● Work to be completed: Do any lines in the data below contain "main"? If so, copy every one of them.

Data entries
-=-=-=-=-

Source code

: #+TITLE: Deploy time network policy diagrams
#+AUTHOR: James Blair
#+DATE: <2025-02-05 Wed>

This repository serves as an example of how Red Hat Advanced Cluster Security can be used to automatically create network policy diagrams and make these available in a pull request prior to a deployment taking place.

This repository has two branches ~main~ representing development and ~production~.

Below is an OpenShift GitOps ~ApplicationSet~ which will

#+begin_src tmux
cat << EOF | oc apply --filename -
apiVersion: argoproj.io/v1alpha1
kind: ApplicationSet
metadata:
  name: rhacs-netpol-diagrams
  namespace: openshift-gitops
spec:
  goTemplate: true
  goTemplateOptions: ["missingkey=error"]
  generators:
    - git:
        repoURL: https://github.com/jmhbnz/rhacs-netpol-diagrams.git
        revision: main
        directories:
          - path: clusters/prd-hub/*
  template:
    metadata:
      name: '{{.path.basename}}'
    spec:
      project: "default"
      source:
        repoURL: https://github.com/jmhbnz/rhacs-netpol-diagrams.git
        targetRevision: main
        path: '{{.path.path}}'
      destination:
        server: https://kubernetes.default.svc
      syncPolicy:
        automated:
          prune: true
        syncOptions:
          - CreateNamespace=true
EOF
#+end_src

-=-=-=-=-

● Finished task:
This repository has two branches ~main~ representing development and ~production~.
        revision: main
        targetRevision: main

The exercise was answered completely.